(Collected data entries)
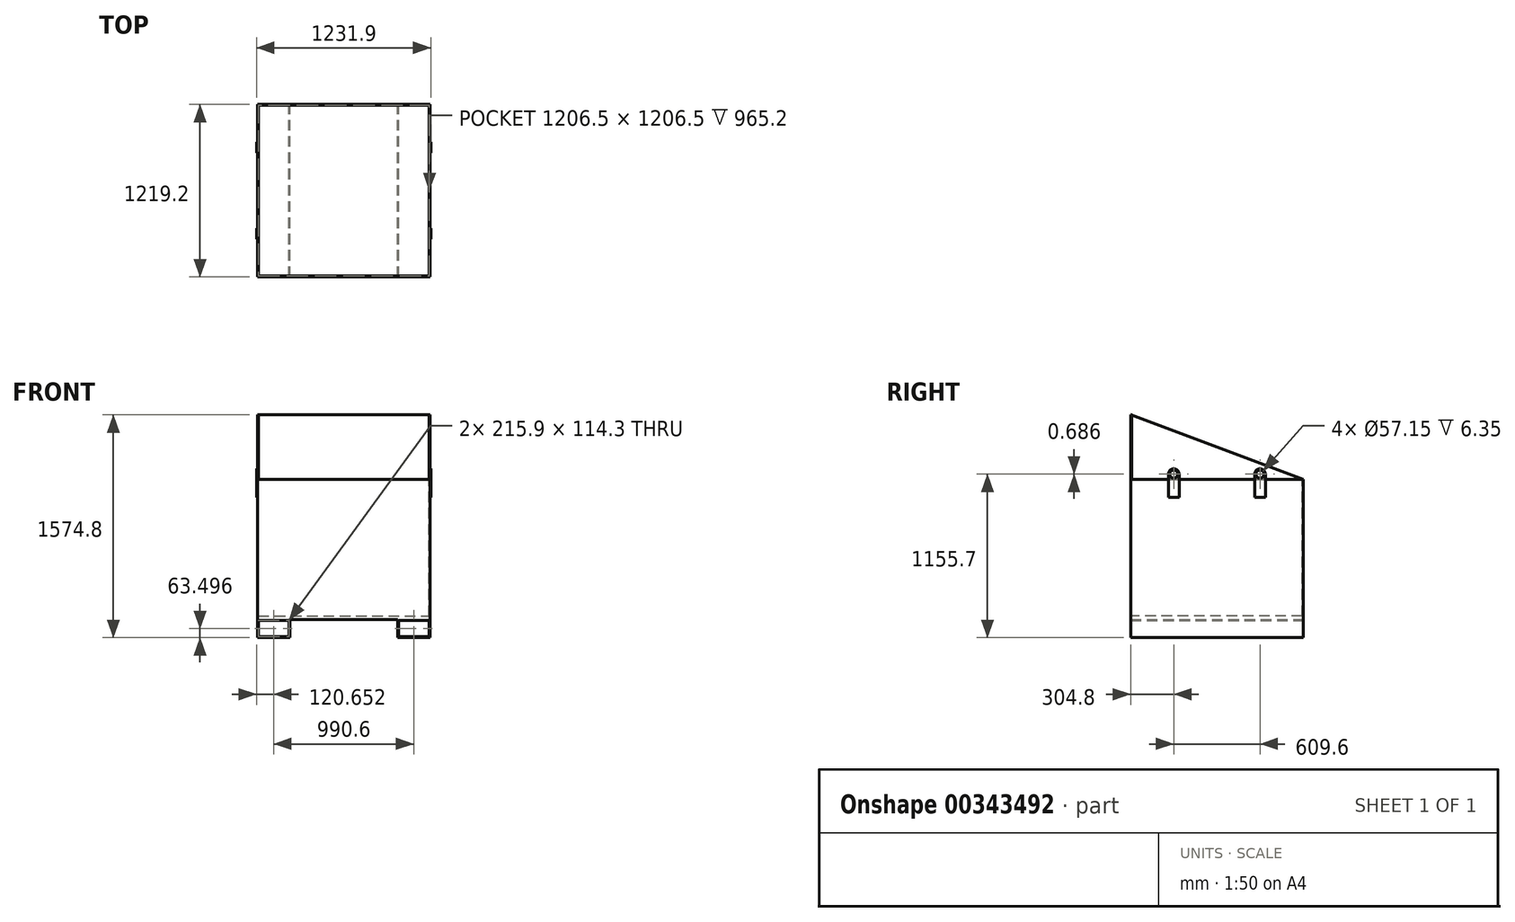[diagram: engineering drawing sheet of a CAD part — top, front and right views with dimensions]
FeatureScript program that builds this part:
annotation { "Feature Type Name" : "Feature", "Feature Type Description" : "" }
export const myFeature = defineFeature(function(context is Context, id is Id, definition is map)
    precondition{}
    {
        {
            var Q0;
            Q0=qCreatedBy(makeId("Front.planeOp"),FACE);
            var sketch = newSketch(context, id + "F0", { "sketchPlane" : qUnion([Q0])});
            skLineSegment(sketch, "E0", {"start": v(80.14, 1047.57) * mm, "end": v(80.14, 56.97) * mm});
            skLineSegment(sketch, "E1", {"start": v(80.14, 1047.57) * mm, "end": v(1299.34, 1047.57) * mm});
            skLineSegment(sketch, "E2", {"start": v(80.14, 56.97) * mm, "end": v(1299.34, 56.97) * mm});
            skLineSegment(sketch, "E3", {"start": v(1299.34, 56.97) * mm, "end": v(1299.34, 1047.57) * mm});
            skLineSegment(sketch, "E4", {"start": v(80.14, 56.97) * mm, "end": v(80.14, -70.03) * mm});
            skLineSegment(sketch, "E5", {"start": v(80.14, -70.03) * mm, "end": v(308.74, -70.03) * mm});
            skLineSegment(sketch, "E6", {"start": v(308.74, -70.03) * mm, "end": v(308.74, 56.97) * mm});
            skLineSegment(sketch, "E7.bottom", {"start": v(1299.34, 56.97) * mm, "end": v(1070.74, 56.97) * mm});
            skLineSegment(sketch, "E7.top", {"start": v(1299.34, -70.03) * mm, "end": v(1070.74, -70.03) * mm});
            skLineSegment(sketch, "E7.left", {"start": v(1299.34, 56.97) * mm, "end": v(1299.34, -70.03) * mm});
            skLineSegment(sketch, "E7.right", {"start": v(1070.74, 56.97) * mm, "end": v(1070.74, -70.03) * mm});
            skLineSegment(sketch, "E8.bottom", {"start": v(1293, 50.62) * mm, "end": v(1077.1, 50.62) * mm});
            skLineSegment(sketch, "E8.top", {"start": v(1293, -63.68) * mm, "end": v(1077.1, -63.68) * mm});
            skLineSegment(sketch, "E8.left", {"start": v(1293, 50.62) * mm, "end": v(1293, -63.68) * mm});
            skLineSegment(sketch, "E8.right", {"start": v(1077.1, 50.62) * mm, "end": v(1077.1, -63.68) * mm});
            skLineSegment(sketch, "E9.bottom", {"start": v(302.4, 50.62) * mm, "end": v(86.5, 50.62) * mm});
            skLineSegment(sketch, "E9.top", {"start": v(302.4, -63.68) * mm, "end": v(86.5, -63.68) * mm});
            skLineSegment(sketch, "E9.left", {"start": v(302.4, 50.62) * mm, "end": v(302.4, -63.68) * mm});
            skLineSegment(sketch, "E9.right", {"start": v(86.5, 50.62) * mm, "end": v(86.5, -63.68) * mm});
            skSolve(sketch);
        }
        {
            var Q0;
            Q0 = qSketchRegion(id + "F0", true);
            extrude(context, id + "F1", {"entities" : qUnion([Q0]), "depth" : 1219.2 * mm});
        }
        {
            var Q0;
            Q0=makeQuery(id+"F1.opExtrude","SWEPT_FACE",FACE,{"disambiguationData":[OSD([sQuery(id+"F0.wireOp",EDGE,"E1")])]});
            var sketch = newSketch(context, id + "F2", { "sketchPlane" : qUnion([Q0])});
            skLineSegment(sketch, "E10.bottom", {"start": v(86.5, -6.35) * mm, "end": v(1293, -6.35) * mm});
            skLineSegment(sketch, "E10.top", {"start": v(86.5, -1212.85) * mm, "end": v(1293, -1212.85) * mm});
            skLineSegment(sketch, "E10.left", {"start": v(86.5, -6.35) * mm, "end": v(86.5, -1212.85) * mm});
            skLineSegment(sketch, "E10.right", {"start": v(1293, -6.35) * mm, "end": v(1293, -1212.85) * mm});
            skSolve(sketch);
        }
        {
            var Q0;
            Q0 = qSketchRegion(id + "F2", true);
            extrude(context, id + "F3", {"entities" : qUnion([Q0]), "operationType" : NewBodyOperationType.REMOVE, "oppositeDirection" : true, "depth" : 965.2 * mm});
        }
        {
            var Q0;
            Q0=makeQuery(id+"F0.imprint","IMPRINT",FACE,{"disambiguationData":[TD([[makeQuery(id+"F0.imprint","IMPRINT",EDGE,{"derivedFrom":sQuery(id+"F0.wireOp",EDGE,"E8.bottom")}),1.0]])]});
            var Q1;
            Q1=makeQuery(id+"F0.imprint","IMPRINT",FACE,{"disambiguationData":[TD([[makeQuery(id+"F0.imprint","IMPRINT",EDGE,{"derivedFrom":sQuery(id+"F0.wireOp",EDGE,"E9.bottom")}),1.0]])]});
            extrude(context, id + "F4", {"entities" : qUnion([Q0, Q1]), "operationType" : NewBodyOperationType.REMOVE, "depth" : 1219.2 * mm});
        }
        {
            var Q0;
            Q0=makeQuery(id+"F1.opExtrude","SWEPT_FACE",FACE,{"disambiguationData":[OSD([sQuery(id+"F0.wireOp",EDGE,"E0"),sQuery(id+"F0.wireOp",EDGE,"E4")])]});
            var sketch = newSketch(context, id + "F5", { "sketchPlane" : qUnion([Q0])});
            skLineSegment(sketch, "E11.bottom", {"start": v(342.9, 921.25) * mm, "end": v(266.7, 921.25) * mm});
            skLineSegment(sketch, "E11.left", {"start": v(342.9, 921.25) * mm, "end": v(342.9, 1048.25) * mm});
            skLineSegment(sketch, "E11.right", {"start": v(266.7, 921.25) * mm, "end": v(266.7, 1048.25) * mm});
            skPoint(sketch, "E11.middle", {"position": v(304.8, 984.75) * mm});
            skLineSegment(sketch, "E12.bottom", {"start": v(952.5, 921.25) * mm, "end": v(876.3, 921.25) * mm});
            skLineSegment(sketch, "E12.left", {"start": v(952.5, 921.25) * mm, "end": v(952.5, 1048.25) * mm});
            skLineSegment(sketch, "E12.right", {"start": v(876.3, 921.25) * mm, "end": v(876.3, 1048.25) * mm});
            skPoint(sketch, "E12.middle", {"position": v(914.4, 984.75) * mm});
            skLineSegment(sketch, "E13.bottom", {"start": v(266.7, 1048.25) * mm, "end": v(342.9, 1048.25) * mm});
            skLineSegment(sketch, "E13.left", {"start": v(266.7, 1048.25) * mm, "end": v(266.7, 1086.35) * mm});
            skLineSegment(sketch, "E13.right", {"start": v(342.9, 1048.25) * mm, "end": v(342.9, 1086.35) * mm});
            skLineSegment(sketch, "E14.bottom", {"start": v(876.3, 1048.25) * mm, "end": v(952.5, 1048.25) * mm});
            skLineSegment(sketch, "E14.left", {"start": v(876.3, 1048.25) * mm, "end": v(876.3, 1086.35) * mm});
            skLineSegment(sketch, "E14.right", {"start": v(952.5, 1048.25) * mm, "end": v(952.5, 1086.35) * mm});
            skArc(sketch, "E15", {"start": v(342.9, 1086.35) * mm, "mid": v(304.8, 1124.45) * mm, "end": v(266.7, 1086.35) * mm});
            skArc(sketch, "E16", {"start": v(952.5, 1086.35) * mm, "mid": v(914.4, 1124.45) * mm, "end": v(876.3, 1086.35) * mm});
            skCircle(sketch, "E17", {"center": v(304.8, 1086.35) * mm, "radius": 28.58 * mm});
            skCircle(sketch, "E18", {"center": v(914.4, 1086.35) * mm, "radius": 28.58 * mm});
            skLineSegment(sketch, "E19", {"start": v(1219.2, 1047.57) * mm, "end": v(1219.2, 1504.77) * mm});
            skLineSegment(sketch, "E20", {"start": v(1219.2, 1504.77) * mm, "end": v(0, 1047.57) * mm});
            skSolve(sketch);
        }
        {
            var Q0;
            Q0=makeQuery(id+"F1.opExtrude","SWEPT_FACE",FACE,{"disambiguationData":[OSD([sQuery(id+"F0.wireOp",EDGE,"E3"),sQuery(id+"F0.wireOp",EDGE,"E7.left")])]});
            var sketch = newSketch(context, id + "F6", { "sketchPlane" : qUnion([Q0])});
            skLineSegment(sketch, "E21.bottom", {"start": v(-876.3, 920.57) * mm, "end": v(-952.5, 920.57) * mm});
            skLineSegment(sketch, "E21.top", {"start": v(-876.3, 1047.57) * mm, "end": v(-952.5, 1047.57) * mm});
            skLineSegment(sketch, "E21.left", {"start": v(-876.3, 920.57) * mm, "end": v(-876.3, 1047.57) * mm});
            skLineSegment(sketch, "E21.right", {"start": v(-952.5, 920.57) * mm, "end": v(-952.5, 1047.57) * mm});
            skPoint(sketch, "E21.middle", {"position": v(-914.4, 984.07) * mm});
            skLineSegment(sketch, "E22.bottom", {"start": v(-266.7, 920.57) * mm, "end": v(-342.9, 920.57) * mm});
            skLineSegment(sketch, "E22.top", {"start": v(-266.7, 1047.57) * mm, "end": v(-342.9, 1047.57) * mm});
            skLineSegment(sketch, "E22.left", {"start": v(-266.7, 920.57) * mm, "end": v(-266.7, 1047.57) * mm});
            skLineSegment(sketch, "E22.right", {"start": v(-342.9, 920.57) * mm, "end": v(-342.9, 1047.57) * mm});
            skPoint(sketch, "E22.middle", {"position": v(-304.8, 984.07) * mm});
            skLineSegment(sketch, "E23", {"start": v(-952.5, 1047.57) * mm, "end": v(-952.5, 1085.67) * mm});
            skLineSegment(sketch, "E24", {"start": v(-876.3, 1047.57) * mm, "end": v(-876.3, 1085.67) * mm});
            skArc(sketch, "E25", {"start": v(-876.3, 1085.67) * mm, "mid": v(-914.4, 1123.77) * mm, "end": v(-952.5, 1085.67) * mm});
            skCircle(sketch, "E26", {"center": v(-914.4, 1085.67) * mm, "radius": 28.58 * mm});
            skLineSegment(sketch, "E27", {"start": v(-342.9, 1047.57) * mm, "end": v(-342.9, 1085.67) * mm});
            skLineSegment(sketch, "E28", {"start": v(-266.7, 1047.57) * mm, "end": v(-266.7, 1085.67) * mm});
            skArc(sketch, "E29", {"start": v(-266.7, 1085.67) * mm, "mid": v(-304.8, 1123.77) * mm, "end": v(-342.9, 1085.67) * mm});
            skCircle(sketch, "E30", {"center": v(-304.8, 1085.67) * mm, "radius": 28.58 * mm});
            skLineSegment(sketch, "E31", {"start": v(-1219.2, 1047.57) * mm, "end": v(-1219.2, 1504.77) * mm});
            skLineSegment(sketch, "E32", {"start": v(-1219.2, 1504.77) * mm, "end": v(0, 1047.57) * mm});
            skSolve(sketch);
        }
        {
            var Q0;
            Q0=makeQuery(id+"F5.imprint","IMPRINT",FACE,{"disambiguationData":[TD([[makeQuery(id+"F5.imprint","IMPRINT",EDGE,{"derivedFrom":sQuery(id+"F5.wireOp",EDGE,"E13.bottom")}),1.0]])]});
            var Q1;
            {var subQ0=sQuery(id+"F5.wireOp",EDGE,"E11.bottom");Q1=makeQuery(id+"F5.imprint","IMPRINT",FACE,{"disambiguationData":[TD([[makeQuery(id+"F5.imprint","IMPRINT",EDGE,{"derivedFrom":subQ0}),-1.0]])]});}
            var Q2;
            {var subQ0=sQuery(id+"F5.wireOp",EDGE,"E12.bottom");Q2=makeQuery(id+"F5.imprint","IMPRINT",FACE,{"disambiguationData":[TD([[makeQuery(id+"F5.imprint","IMPRINT",EDGE,{"derivedFrom":subQ0}),-1.0]])]});}
            var Q3;
            Q3=makeQuery(id+"F5.imprint","IMPRINT",FACE,{"disambiguationData":[TD([[makeQuery(id+"F5.imprint","IMPRINT",EDGE,{"derivedFrom":sQuery(id+"F5.wireOp",EDGE,"E14.bottom")}),1.0]])]});
            extrude(context, id + "F7", {"entities" : qUnion([Q0, Q1, Q2, Q3]), "operationType" : NewBodyOperationType.ADD, "depth" : 6.35 * mm});
        }
        {
            var Q0;
            Q0=makeQuery(id+"F6.imprint","IMPRINT",FACE,{"disambiguationData":[TD([[makeQuery(id+"F6.imprint","IMPRINT",EDGE,{"derivedFrom":sQuery(id+"F6.wireOp",EDGE,"E21.bottom")}),-1.0]])]});
            var Q1;
            Q1=makeQuery(id+"F6.imprint","IMPRINT",FACE,{"disambiguationData":[TD([[makeQuery(id+"F6.imprint","IMPRINT",EDGE,{"derivedFrom":sQuery(id+"F6.wireOp",EDGE,"E21.top")}),1.0]])]});
            var Q2;
            Q2=makeQuery(id+"F6.imprint","IMPRINT",FACE,{"disambiguationData":[TD([[makeQuery(id+"F6.imprint","IMPRINT",EDGE,{"derivedFrom":sQuery(id+"F6.wireOp",EDGE,"E22.bottom")}),-1.0]])]});
            var Q3;
            Q3=makeQuery(id+"F6.imprint","IMPRINT",FACE,{"disambiguationData":[TD([[makeQuery(id+"F6.imprint","IMPRINT",EDGE,{"derivedFrom":sQuery(id+"F6.wireOp",EDGE,"E22.top")}),1.0]])]});
            extrude(context, id + "F8", {"entities" : qUnion([Q0, Q1, Q2, Q3]), "operationType" : NewBodyOperationType.ADD, "depth" : 6.35 * mm});
        }
        {
            var Q0;
            {var subQ2=sQuery(id+"F5.wireOp",EDGE,"E13.left");Q0=makeQuery(id+"F5.imprint","IMPRINT",FACE,{"disambiguationData":[TD([[makeQuery(id+"F5.imprint","IMPRINT",EDGE,{"derivedFrom":subQ2}),1.0]])]});}
            extrude(context, id + "F9", {"entities" : qUnion([Q0]), "oppositeDirection" : true, "depth" : 6.35 * mm});
        }
        {
            var Q0;
            {var subQ4=sQuery(id+"F6.wireOp",EDGE,"E23");Q0=makeQuery(id+"F6.imprint","IMPRINT",FACE,{"disambiguationData":[TD([[makeQuery(id+"F6.imprint","IMPRINT",EDGE,{"derivedFrom":subQ4}),1.0]])]});}
            extrude(context, id + "F10", {"entities" : qUnion([Q0]), "oppositeDirection" : true, "depth" : 6.35 * mm});
        }
        {
            var Q0;
            Q0=makeQuery(id+"F1.opExtrude","CAP_FACE",FACE,{"disambiguationData":[OSD([sQuery(id+"F0.wireOp",EDGE,"E0"),sQuery(id+"F0.wireOp",EDGE,"E1"),sQuery(id+"F0.wireOp",EDGE,"E2"),sQuery(id+"F0.wireOp",EDGE,"E3"),sQuery(id+"F0.wireOp",EDGE,"E4"),sQuery(id+"F0.wireOp",EDGE,"E5"),sQuery(id+"F0.wireOp",EDGE,"E6"),sQuery(id+"F0.wireOp",EDGE,"E7.top"),sQuery(id+"F0.wireOp",EDGE,"E7.left"),sQuery(id+"F0.wireOp",EDGE,"E7.right"),sQuery(id+"F0.wireOp",EDGE,"E8.bottom"),sQuery(id+"F0.wireOp",EDGE,"E8.top"),sQuery(id+"F0.wireOp",EDGE,"E8.left"),sQuery(id+"F0.wireOp",EDGE,"E8.right"),sQuery(id+"F0.wireOp",EDGE,"E9.bottom"),sQuery(id+"F0.wireOp",EDGE,"E9.top"),sQuery(id+"F0.wireOp",EDGE,"E9.left"),sQuery(id+"F0.wireOp",EDGE,"E9.right")])],"isStart":false});
            var sketch = newSketch(context, id + "F11", { "sketchPlane" : qUnion([Q0])});
            skLineSegment(sketch, "E33", {"start": v(80.14, 1047.57) * mm, "end": v(80.14, 1504.77) * mm});
            skLineSegment(sketch, "E34", {"start": v(80.14, 1504.77) * mm, "end": v(1299.34, 1504.77) * mm});
            skLineSegment(sketch, "E35", {"start": v(1299.34, 1504.77) * mm, "end": v(1299.34, 1047.57) * mm});
            skLineSegment(sketch, "E36", {"start": v(1299.34, 1047.57) * mm, "end": v(80.14, 1047.57) * mm});
            skSolve(sketch);
        }
        {
            var Q0;
            Q0=makeQuery(id+"F11.imprint","IMPRINT",FACE,{"disambiguationData":[TD([[makeQuery(id+"F11.imprint","IMPRINT",EDGE,{"derivedFrom":sQuery(id+"F11.wireOp",EDGE,"E33")}),-1.0]])]});
            extrude(context, id + "F12", {"entities" : qUnion([Q0]), "oppositeDirection" : true, "depth" : 6.35 * mm});
        }
    });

EXERCISE TASK:
Extract the lines from the start of the CAD file records through the line that contains "v(308.74, 56.97) *", and copy them with no changes. Leave the pictures out of your answer.

ANSWER IN FULL:
[diagram: engineering drawing sheet of a CAD part — top, front and right views with dimensions]
FeatureScript program that builds this part:
annotation { "Feature Type Name" : "Feature", "Feature Type Description" : "" }
export const myFeature = defineFeature(function(context is Context, id is Id, definition is map)
    precondition{}
    {
        {
            var Q0;
            Q0=qCreatedBy(makeId("Front.planeOp"),FACE);
            var sketch = newSketch(context, id + "F0", { "sketchPlane" : qUnion([Q0])});
            skLineSegment(sketch, "E0", {"start": v(80.14, 1047.57) * mm, "end": v(80.14, 56.97) * mm});
            skLineSegment(sketch, "E1", {"start": v(80.14, 1047.57) * mm, "end": v(1299.34, 1047.57) * mm});
            skLineSegment(sketch, "E2", {"start": v(80.14, 56.97) * mm, "end": v(1299.34, 56.97) * mm});
            skLineSegment(sketch, "E3", {"start": v(1299.34, 56.97) * mm, "end": v(1299.34, 1047.57) * mm});
            skLineSegment(sketch, "E4", {"start": v(80.14, 56.97) * mm, "end": v(80.14, -70.03) * mm});
            skLineSegment(sketch, "E5", {"start": v(80.14, -70.03) * mm, "end": v(308.74, -70.03) * mm});
            skLineSegment(sketch, "E6", {"start": v(308.74, -70.03) * mm, "end": v(308.74, 56.97) * mm});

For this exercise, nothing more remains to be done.